INSTRUCTIONS FOR THE TASK
Only the lines below from the one containing "pinky pip: (146, 154)" through the one containing "wrist: (44, 576)" belong in the answer, set down exactly, with the pictures left out.

----

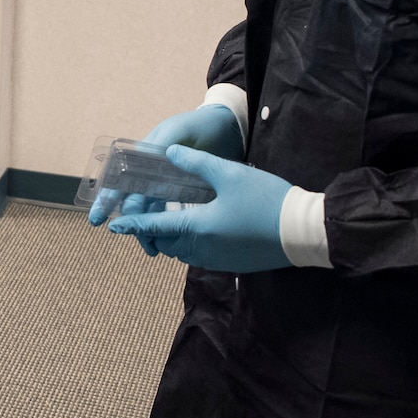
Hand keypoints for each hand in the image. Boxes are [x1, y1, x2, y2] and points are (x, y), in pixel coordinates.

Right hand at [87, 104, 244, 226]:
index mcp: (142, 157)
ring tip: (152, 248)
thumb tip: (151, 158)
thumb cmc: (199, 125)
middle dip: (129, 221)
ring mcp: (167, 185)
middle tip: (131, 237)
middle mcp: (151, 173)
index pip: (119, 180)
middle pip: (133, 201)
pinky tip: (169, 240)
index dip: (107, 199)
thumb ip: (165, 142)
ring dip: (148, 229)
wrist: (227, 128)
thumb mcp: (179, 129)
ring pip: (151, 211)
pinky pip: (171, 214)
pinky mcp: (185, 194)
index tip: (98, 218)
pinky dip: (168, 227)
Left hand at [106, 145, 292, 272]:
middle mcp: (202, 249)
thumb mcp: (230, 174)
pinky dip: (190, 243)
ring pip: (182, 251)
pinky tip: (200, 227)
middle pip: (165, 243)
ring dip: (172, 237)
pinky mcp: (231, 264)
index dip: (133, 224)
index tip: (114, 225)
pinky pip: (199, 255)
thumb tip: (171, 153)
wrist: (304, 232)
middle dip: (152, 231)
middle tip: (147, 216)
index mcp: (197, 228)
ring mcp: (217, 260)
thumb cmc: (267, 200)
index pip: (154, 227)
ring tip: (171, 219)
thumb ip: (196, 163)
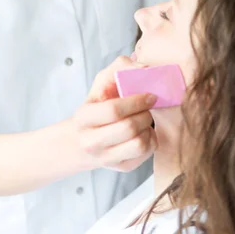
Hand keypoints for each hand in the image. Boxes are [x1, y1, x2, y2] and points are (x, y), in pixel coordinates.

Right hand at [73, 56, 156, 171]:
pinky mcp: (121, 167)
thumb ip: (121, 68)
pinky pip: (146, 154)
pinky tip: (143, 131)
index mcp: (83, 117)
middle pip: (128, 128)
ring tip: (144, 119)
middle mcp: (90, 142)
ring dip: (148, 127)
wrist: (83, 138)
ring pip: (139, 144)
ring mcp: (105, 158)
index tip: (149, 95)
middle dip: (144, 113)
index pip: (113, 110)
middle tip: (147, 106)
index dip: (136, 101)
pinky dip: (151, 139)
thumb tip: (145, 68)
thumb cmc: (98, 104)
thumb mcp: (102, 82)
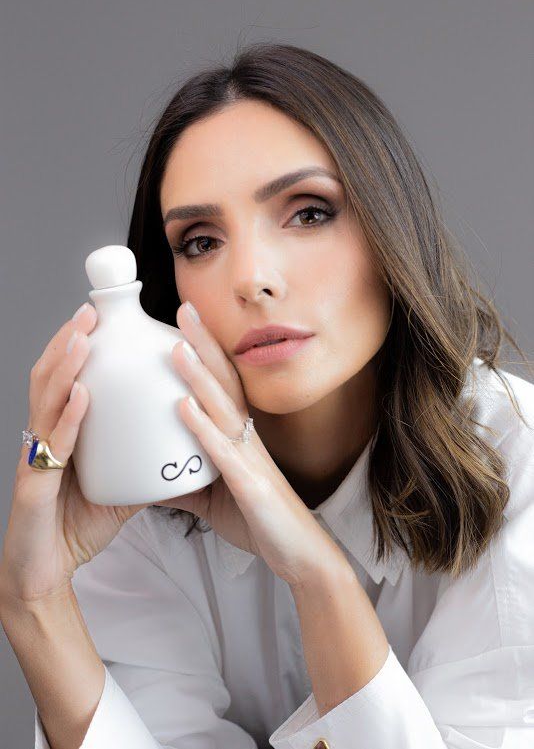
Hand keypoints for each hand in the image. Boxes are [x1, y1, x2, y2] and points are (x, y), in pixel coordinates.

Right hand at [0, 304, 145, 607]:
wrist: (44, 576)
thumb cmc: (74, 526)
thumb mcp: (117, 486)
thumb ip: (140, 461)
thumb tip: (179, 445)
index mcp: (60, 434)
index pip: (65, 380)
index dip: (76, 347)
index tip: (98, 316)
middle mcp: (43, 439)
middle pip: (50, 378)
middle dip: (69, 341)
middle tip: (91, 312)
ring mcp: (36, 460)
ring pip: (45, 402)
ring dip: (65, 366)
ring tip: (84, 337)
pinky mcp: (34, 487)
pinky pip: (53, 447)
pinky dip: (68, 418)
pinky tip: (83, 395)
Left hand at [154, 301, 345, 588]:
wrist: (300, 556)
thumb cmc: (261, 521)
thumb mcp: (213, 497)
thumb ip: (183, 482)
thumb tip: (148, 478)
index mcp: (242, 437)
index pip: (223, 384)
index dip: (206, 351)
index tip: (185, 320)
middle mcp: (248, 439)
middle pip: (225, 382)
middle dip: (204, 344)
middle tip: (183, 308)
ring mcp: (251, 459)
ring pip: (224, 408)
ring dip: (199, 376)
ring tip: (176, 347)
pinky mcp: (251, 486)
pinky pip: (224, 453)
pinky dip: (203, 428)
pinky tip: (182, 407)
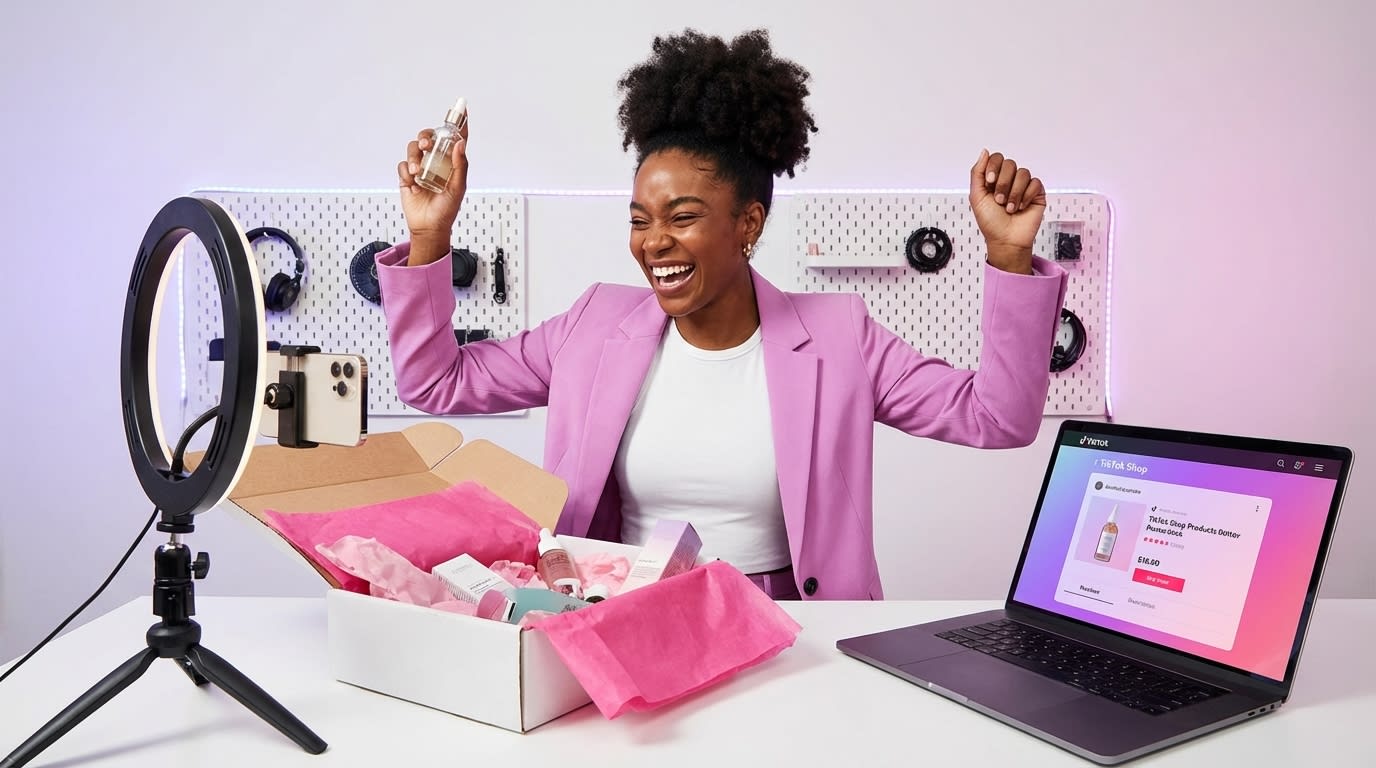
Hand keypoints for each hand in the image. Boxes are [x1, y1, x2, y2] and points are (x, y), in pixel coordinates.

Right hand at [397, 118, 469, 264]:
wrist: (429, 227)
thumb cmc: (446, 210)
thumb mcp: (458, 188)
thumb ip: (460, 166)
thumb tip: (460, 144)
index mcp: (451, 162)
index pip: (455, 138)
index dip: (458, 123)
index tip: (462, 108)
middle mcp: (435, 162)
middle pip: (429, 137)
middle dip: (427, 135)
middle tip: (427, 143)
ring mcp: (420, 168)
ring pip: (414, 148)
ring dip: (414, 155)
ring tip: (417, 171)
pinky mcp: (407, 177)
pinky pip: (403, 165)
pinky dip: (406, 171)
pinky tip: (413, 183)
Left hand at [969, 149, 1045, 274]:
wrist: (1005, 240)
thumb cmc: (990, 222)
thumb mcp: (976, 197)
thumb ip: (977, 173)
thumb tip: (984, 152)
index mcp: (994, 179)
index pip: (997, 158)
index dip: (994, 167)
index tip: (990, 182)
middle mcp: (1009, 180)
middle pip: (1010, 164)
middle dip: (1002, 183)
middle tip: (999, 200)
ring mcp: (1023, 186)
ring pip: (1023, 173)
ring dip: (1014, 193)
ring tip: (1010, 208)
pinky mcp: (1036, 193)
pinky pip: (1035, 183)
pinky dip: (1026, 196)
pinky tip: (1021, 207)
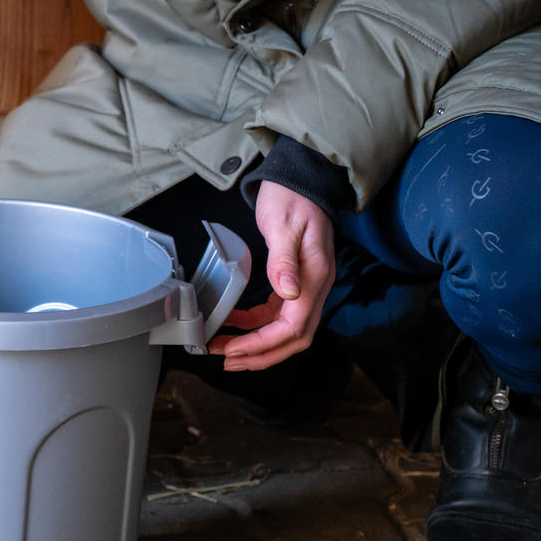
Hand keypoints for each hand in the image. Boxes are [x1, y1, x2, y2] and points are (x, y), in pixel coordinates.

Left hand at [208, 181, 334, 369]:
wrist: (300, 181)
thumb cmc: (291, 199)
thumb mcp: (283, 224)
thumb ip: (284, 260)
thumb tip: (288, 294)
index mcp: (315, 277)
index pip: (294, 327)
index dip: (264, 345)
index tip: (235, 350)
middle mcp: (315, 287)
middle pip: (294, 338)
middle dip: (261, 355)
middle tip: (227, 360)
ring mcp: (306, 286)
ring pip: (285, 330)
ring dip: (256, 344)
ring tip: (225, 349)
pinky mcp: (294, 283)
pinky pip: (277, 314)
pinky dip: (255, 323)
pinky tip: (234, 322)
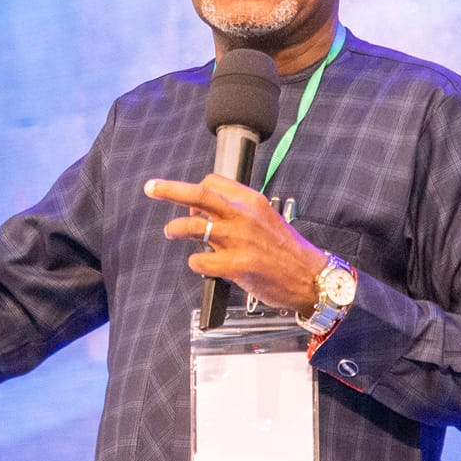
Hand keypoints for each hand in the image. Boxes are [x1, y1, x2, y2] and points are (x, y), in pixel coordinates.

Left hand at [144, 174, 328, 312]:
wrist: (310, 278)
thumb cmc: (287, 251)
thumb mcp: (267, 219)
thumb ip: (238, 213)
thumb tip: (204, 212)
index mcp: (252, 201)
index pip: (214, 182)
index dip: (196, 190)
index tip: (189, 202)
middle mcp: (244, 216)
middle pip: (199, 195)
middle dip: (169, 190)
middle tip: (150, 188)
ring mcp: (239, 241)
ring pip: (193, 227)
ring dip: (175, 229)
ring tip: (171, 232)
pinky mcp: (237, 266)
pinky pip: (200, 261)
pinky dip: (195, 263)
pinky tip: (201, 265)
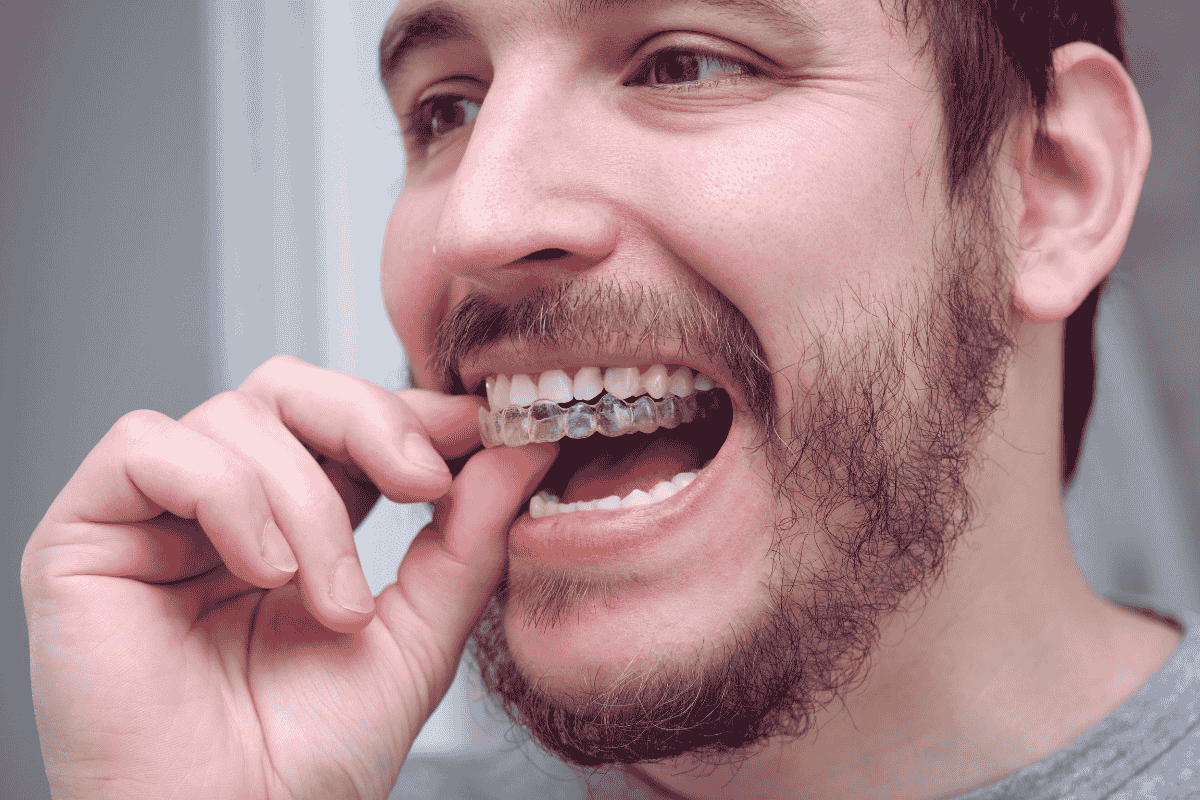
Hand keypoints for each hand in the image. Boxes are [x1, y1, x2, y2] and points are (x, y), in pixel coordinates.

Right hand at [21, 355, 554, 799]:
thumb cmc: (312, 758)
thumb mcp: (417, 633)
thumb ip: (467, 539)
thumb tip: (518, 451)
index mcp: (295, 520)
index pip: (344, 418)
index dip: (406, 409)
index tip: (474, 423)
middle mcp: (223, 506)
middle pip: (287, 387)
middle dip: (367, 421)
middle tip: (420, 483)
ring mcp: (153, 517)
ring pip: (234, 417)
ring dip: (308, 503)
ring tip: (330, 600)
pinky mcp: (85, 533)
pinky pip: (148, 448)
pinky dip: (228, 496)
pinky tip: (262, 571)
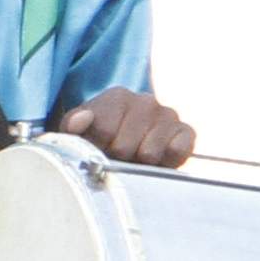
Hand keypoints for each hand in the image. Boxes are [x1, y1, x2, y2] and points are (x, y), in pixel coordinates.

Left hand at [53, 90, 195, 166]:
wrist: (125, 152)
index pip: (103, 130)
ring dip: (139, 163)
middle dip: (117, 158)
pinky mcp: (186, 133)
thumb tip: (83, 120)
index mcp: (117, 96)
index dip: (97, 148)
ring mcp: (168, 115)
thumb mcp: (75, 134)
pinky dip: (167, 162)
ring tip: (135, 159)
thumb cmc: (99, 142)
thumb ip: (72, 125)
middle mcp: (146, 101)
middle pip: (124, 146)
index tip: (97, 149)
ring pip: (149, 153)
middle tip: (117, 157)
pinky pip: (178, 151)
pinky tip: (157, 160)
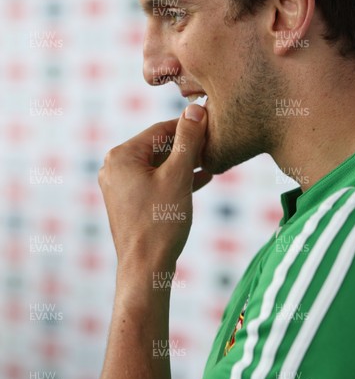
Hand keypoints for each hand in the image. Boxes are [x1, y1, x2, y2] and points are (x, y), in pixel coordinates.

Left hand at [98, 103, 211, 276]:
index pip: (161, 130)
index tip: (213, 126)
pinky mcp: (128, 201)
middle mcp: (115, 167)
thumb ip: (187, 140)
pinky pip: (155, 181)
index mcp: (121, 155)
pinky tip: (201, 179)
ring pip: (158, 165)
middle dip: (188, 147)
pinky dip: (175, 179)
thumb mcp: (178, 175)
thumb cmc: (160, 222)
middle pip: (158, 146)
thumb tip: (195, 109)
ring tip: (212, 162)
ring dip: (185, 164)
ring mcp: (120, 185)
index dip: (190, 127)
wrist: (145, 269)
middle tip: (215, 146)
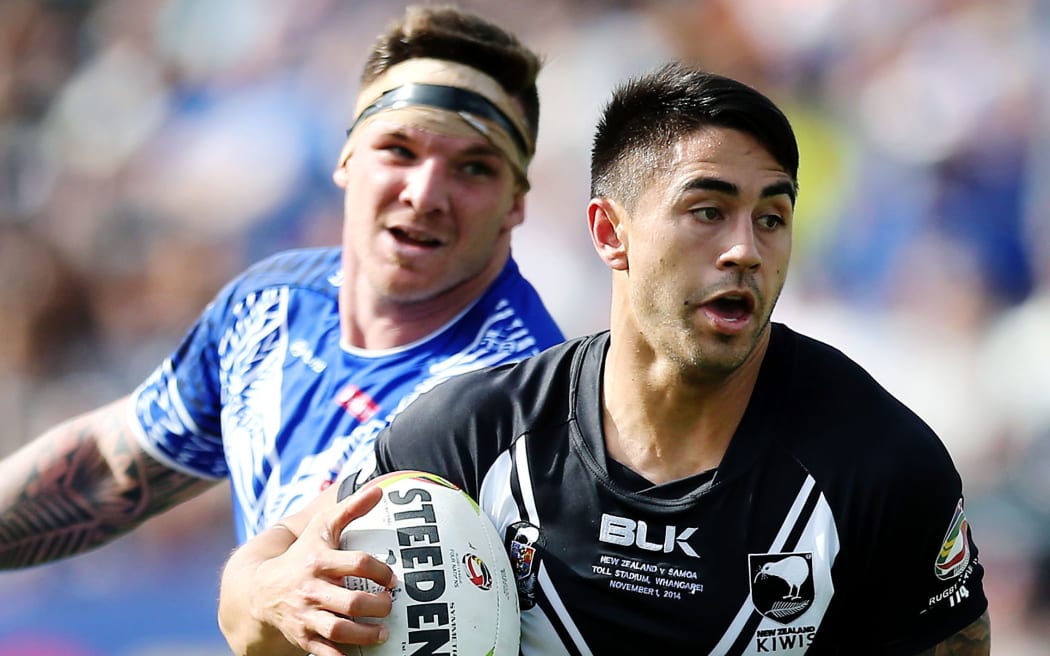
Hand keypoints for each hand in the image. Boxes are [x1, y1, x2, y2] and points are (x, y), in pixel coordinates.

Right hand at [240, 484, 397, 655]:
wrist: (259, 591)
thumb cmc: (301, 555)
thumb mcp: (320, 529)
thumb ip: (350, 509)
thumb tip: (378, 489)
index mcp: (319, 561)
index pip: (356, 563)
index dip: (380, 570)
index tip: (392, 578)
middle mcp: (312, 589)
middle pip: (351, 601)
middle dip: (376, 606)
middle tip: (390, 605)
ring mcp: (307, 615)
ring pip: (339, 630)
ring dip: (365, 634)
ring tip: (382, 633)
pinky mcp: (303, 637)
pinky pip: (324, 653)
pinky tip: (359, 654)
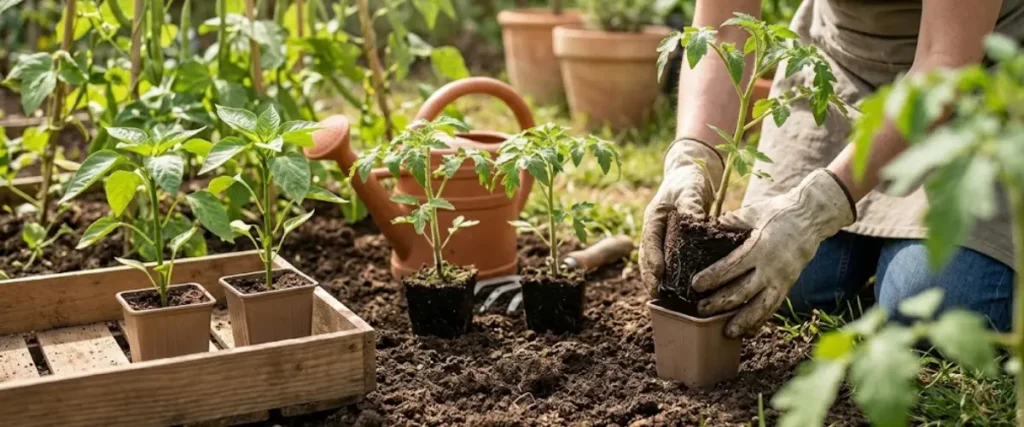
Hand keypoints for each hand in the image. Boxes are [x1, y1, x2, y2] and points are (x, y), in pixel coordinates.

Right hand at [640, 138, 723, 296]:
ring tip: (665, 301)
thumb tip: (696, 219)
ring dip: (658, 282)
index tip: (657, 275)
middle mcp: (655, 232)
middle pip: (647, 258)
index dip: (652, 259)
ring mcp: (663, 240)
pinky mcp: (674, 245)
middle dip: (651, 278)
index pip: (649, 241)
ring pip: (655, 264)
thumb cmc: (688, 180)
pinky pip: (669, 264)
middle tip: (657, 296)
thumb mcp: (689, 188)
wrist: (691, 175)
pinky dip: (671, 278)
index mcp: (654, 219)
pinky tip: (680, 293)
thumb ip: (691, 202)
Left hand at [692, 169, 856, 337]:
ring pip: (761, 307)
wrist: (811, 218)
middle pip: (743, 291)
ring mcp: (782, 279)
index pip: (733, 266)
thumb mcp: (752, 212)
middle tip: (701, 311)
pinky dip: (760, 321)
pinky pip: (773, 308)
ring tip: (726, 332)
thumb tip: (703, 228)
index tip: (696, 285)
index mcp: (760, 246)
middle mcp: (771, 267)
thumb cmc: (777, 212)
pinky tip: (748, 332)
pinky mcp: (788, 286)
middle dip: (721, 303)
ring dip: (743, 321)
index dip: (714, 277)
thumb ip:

----

EXERCISE SOLUTION
pinky pip: (146, 154)
pinky tip: (143, 131)
index mcp: (83, 117)
middle pip: (128, 128)
ring tip: (144, 119)
middle mcp: (90, 142)
ring dip: (148, 127)
wrist: (83, 138)
ring pip: (139, 144)
ring mcp: (105, 158)
index tip: (149, 95)
middle dip: (144, 113)
index pip: (113, 110)
middle tip: (147, 106)
index dip: (136, 101)
pinky dip: (151, 139)
thumb tip: (145, 68)
thumb cmc: (98, 104)
thumb mcp: (102, 82)
Hand keypoints for each hand in the image. Boxes are [x1, y1, x2, y2] and points are (x, y), in pixel coordinates.

Right hand at [0, 304, 145, 607]:
wrist: (44, 576)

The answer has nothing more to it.